8 Ways That President Trump Is Hurting The Environment
Feb. 17 – Trump Nominee Scott Pruitt Confirmed to Head EPA
Trump’s selection of Pruitt to head the EPA is seen by many as an outright declaration of war on the environment. As attorney general for Oklahoma, Pruitt frequently sued the EPA over its regulations, most notably leading a 27-state lawsuit against the Clean Power Plan. Pruitt infamously dismisses scientific evidence to the contrary and claims to believe that carbon emissions play no role in climate change. Many see this appointment as the first in a series of steeps aimed at dismantling the agency.
Feb. 28 – Trump Moves to Repeal Obama-Era Protections
President Trump signed a series of executive orders undoing many of the environmental protections put in place under the previous administration. These orders deal with a range of environmental issues, such as expanding wind and solar energy, restrictions on the expansion of coal mining, reducing carbon emissions, and more stringent emission standards for automobiles. Among them was an executive order calling for a review of the “Waters of the United States” rule, in which Trump said he is “paving the way for the elimination” of the rule. An executive order from Trump in March 2017 laid the groundwork for repealing the Clean Power Plan, which establishes environmental controls on energy providers.
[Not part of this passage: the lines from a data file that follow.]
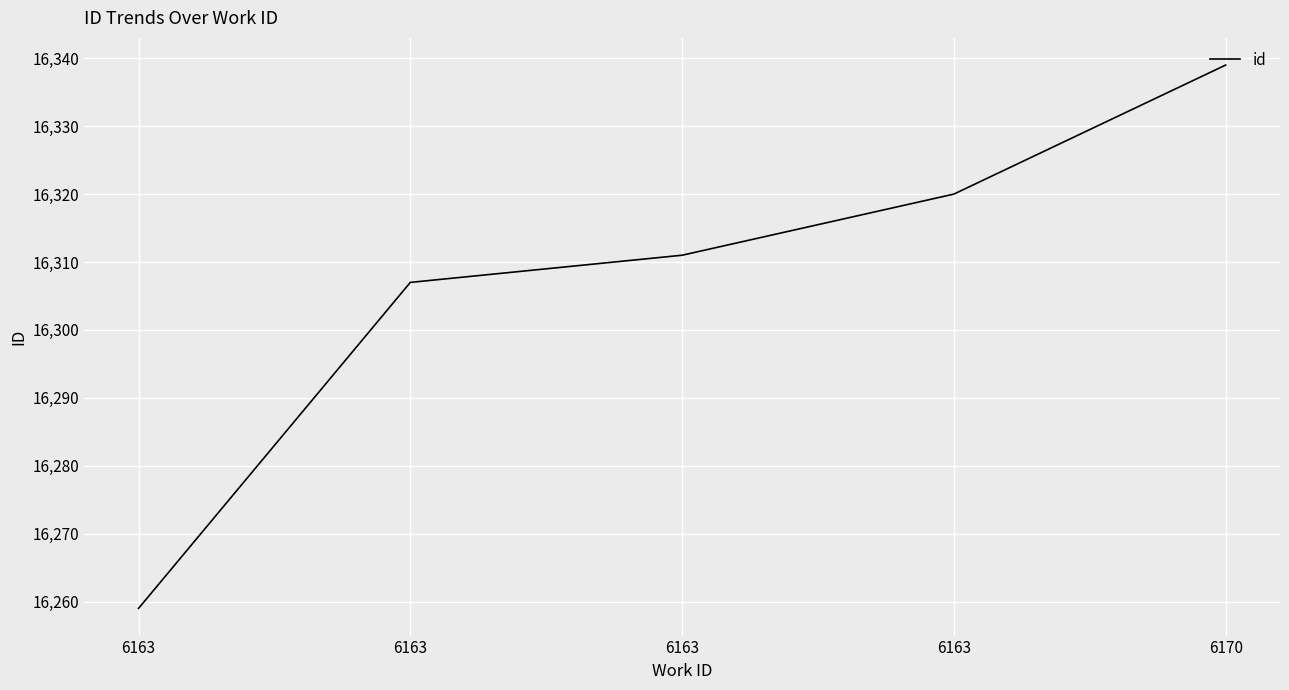

Does the chart display data point markers on the line(s)?

No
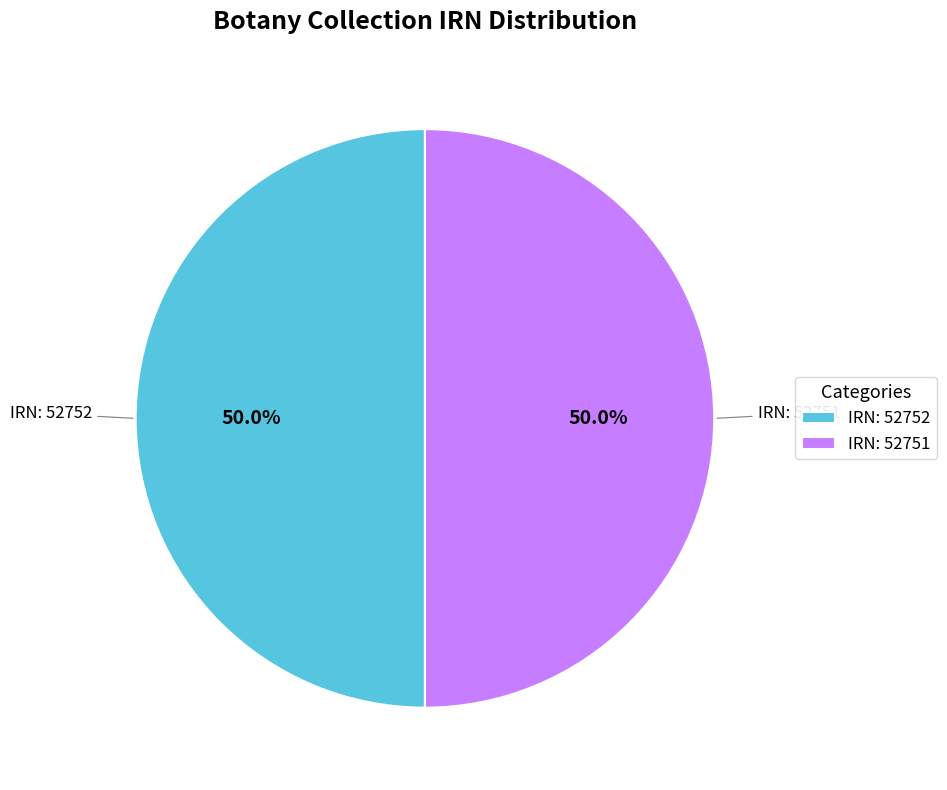

Combined, what portion of the pie is IRN: 52751 and IRN: 52752?

100.0%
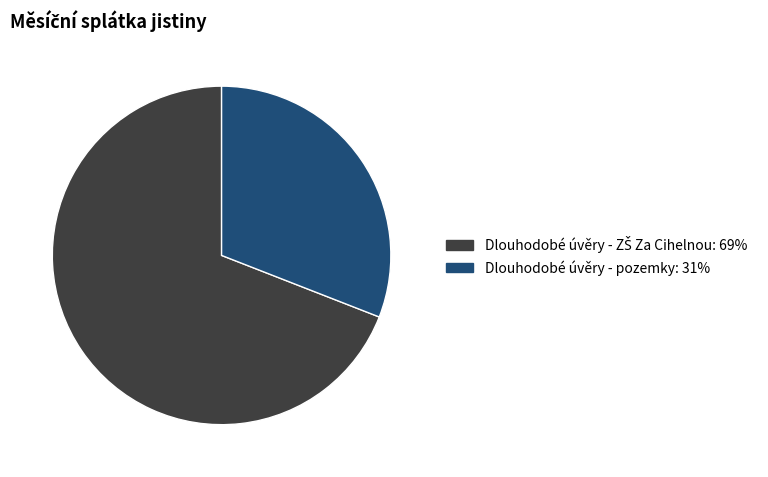

The Dlouhodobé úvěry - pozemky: 31% slice represents 24% of the pie. True or false?

False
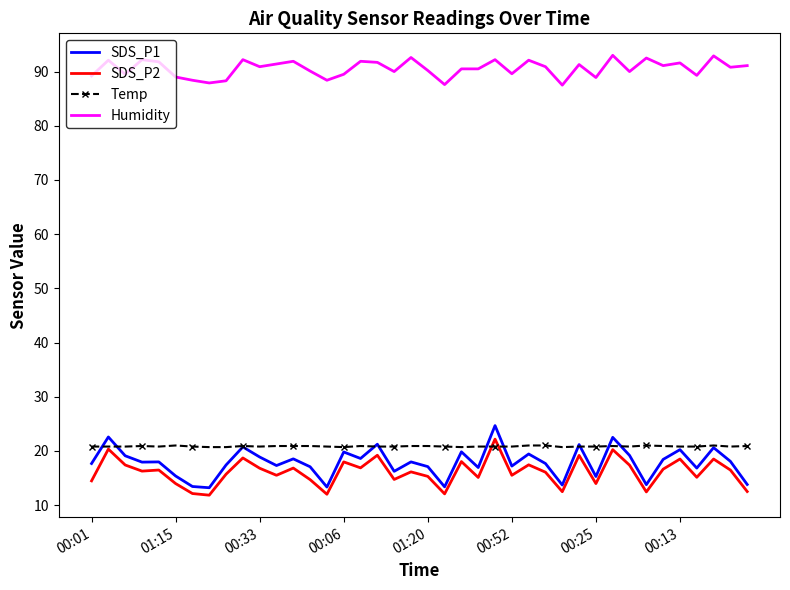

What is the minimum value for SDS_P2?

11.8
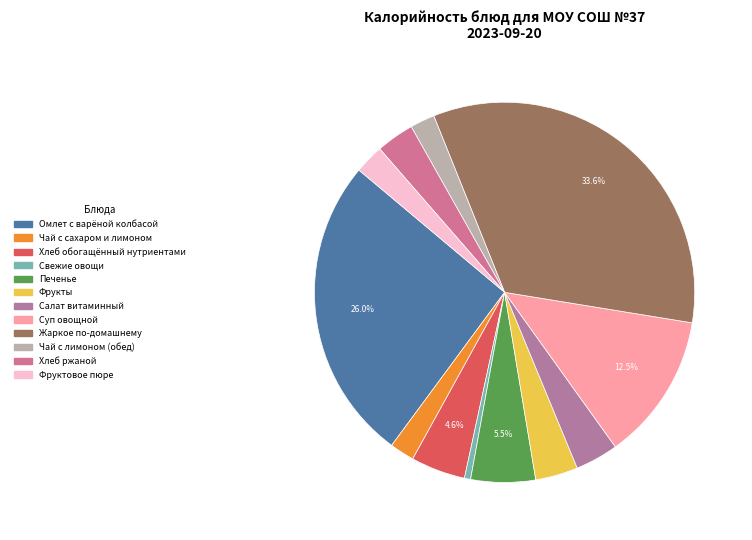

To the nearest percent, what portion does Чай с сахаром и лимоном represent?

2%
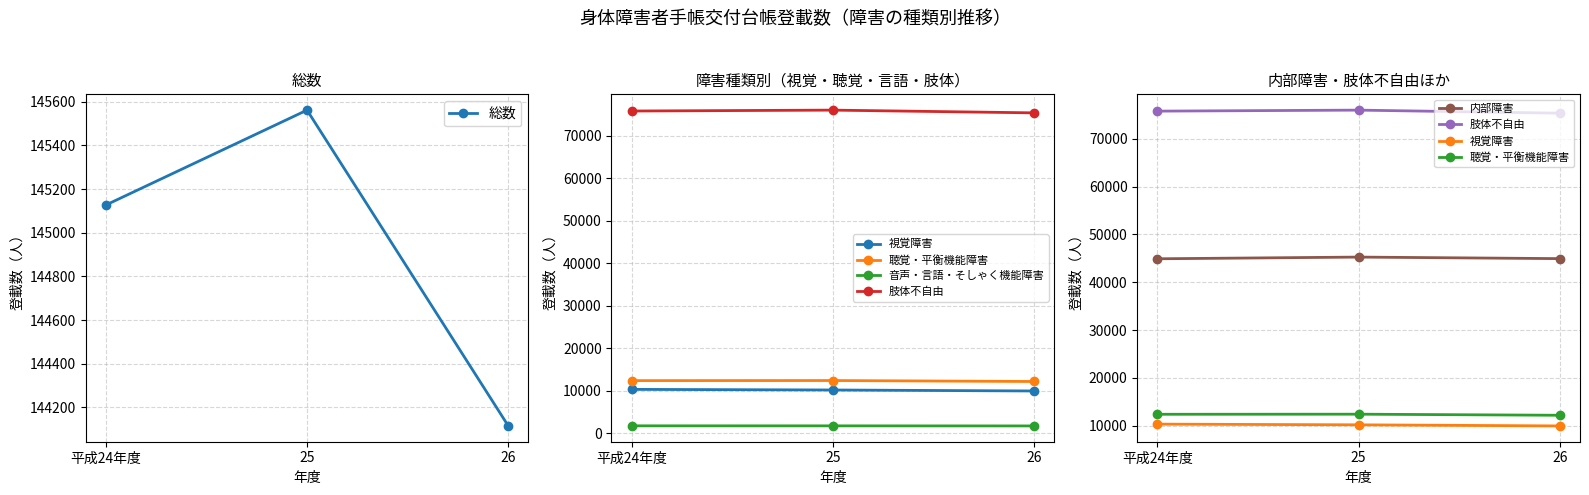

What position from the right is 25?

2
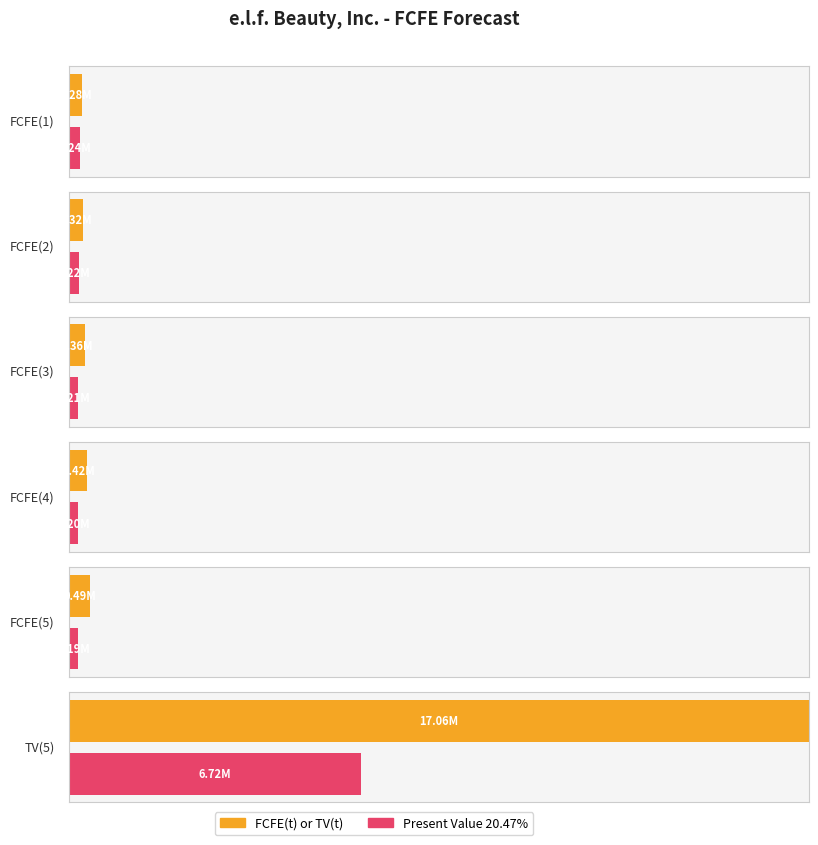

Which has a higher value, FCFE(2) or FCFE(4)?

FCFE(4)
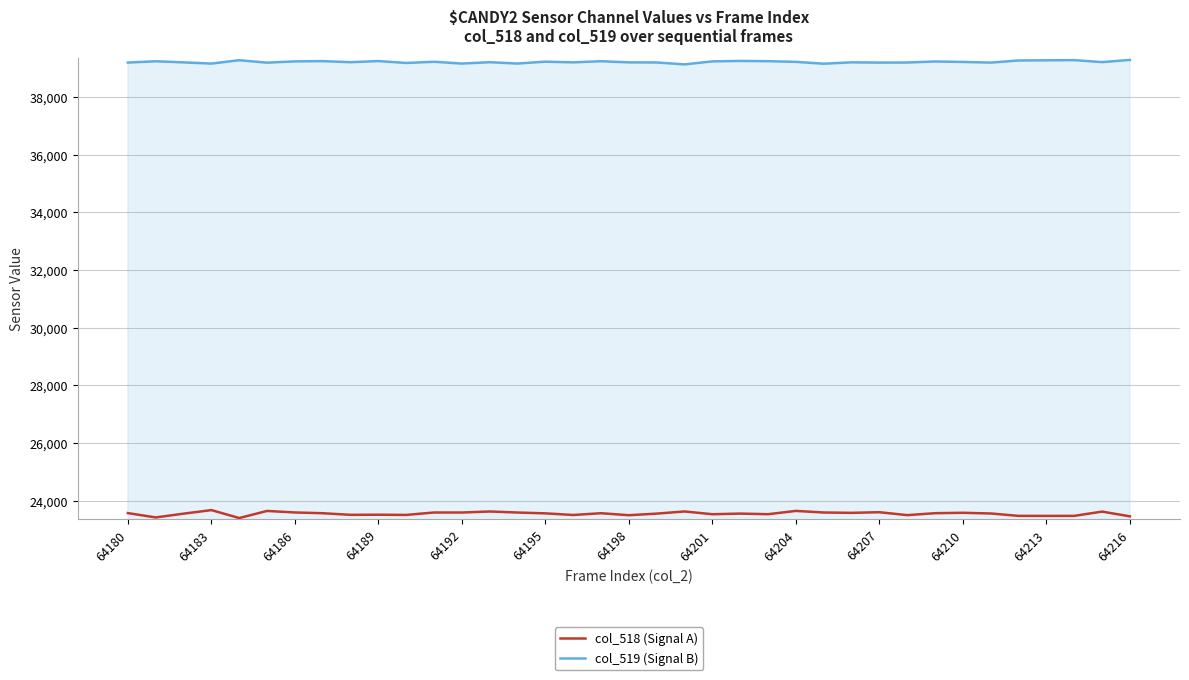

What is the highest value of the col_519 (Signal B) series?

39283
April 28 – Executive Order Aims to Expand Offshore Drilling
President Trump signed an executive order directing Secretary of the Interior Ryan Zinke to explore the potential of drilling for oil and gas in offshore sites including the Gulf Coast, which had been protected from further energy exploration activity since 2010 due to the BP oil spill. This order instructs the Secretary to review Atlantic and Arctic offshore locations placed under permanent bans by the Obama administration in 2016. Other potential drilling areas include the Bering Sea and Antarctic coasts. This order also prohibits the designation or expansion of National Marine Sanctuaries without an estimate of the area’s “energy or mineral resource potential” from the Department of the Interior.
April 28 – EPA Wipes Climate Change Website
Visitors to the EPA’s climate change website, highly regarded as the collaborative effort of numerous segments of the scientific community, were informed that the EPA was reviewing its web content and updating its site to reflect the current administration’s priorities. The site was considered a reliable, nonpartisan source of climate information accumulated from every region of the nation. The site has since been restored, but the EPA home page no longer contains a link to the climate change web page. Critics claim that it was an attempt to scrub evidence pointing to the link between humans, hydrocarbon fuel consumption, and the role of greenhouse gases in climate change.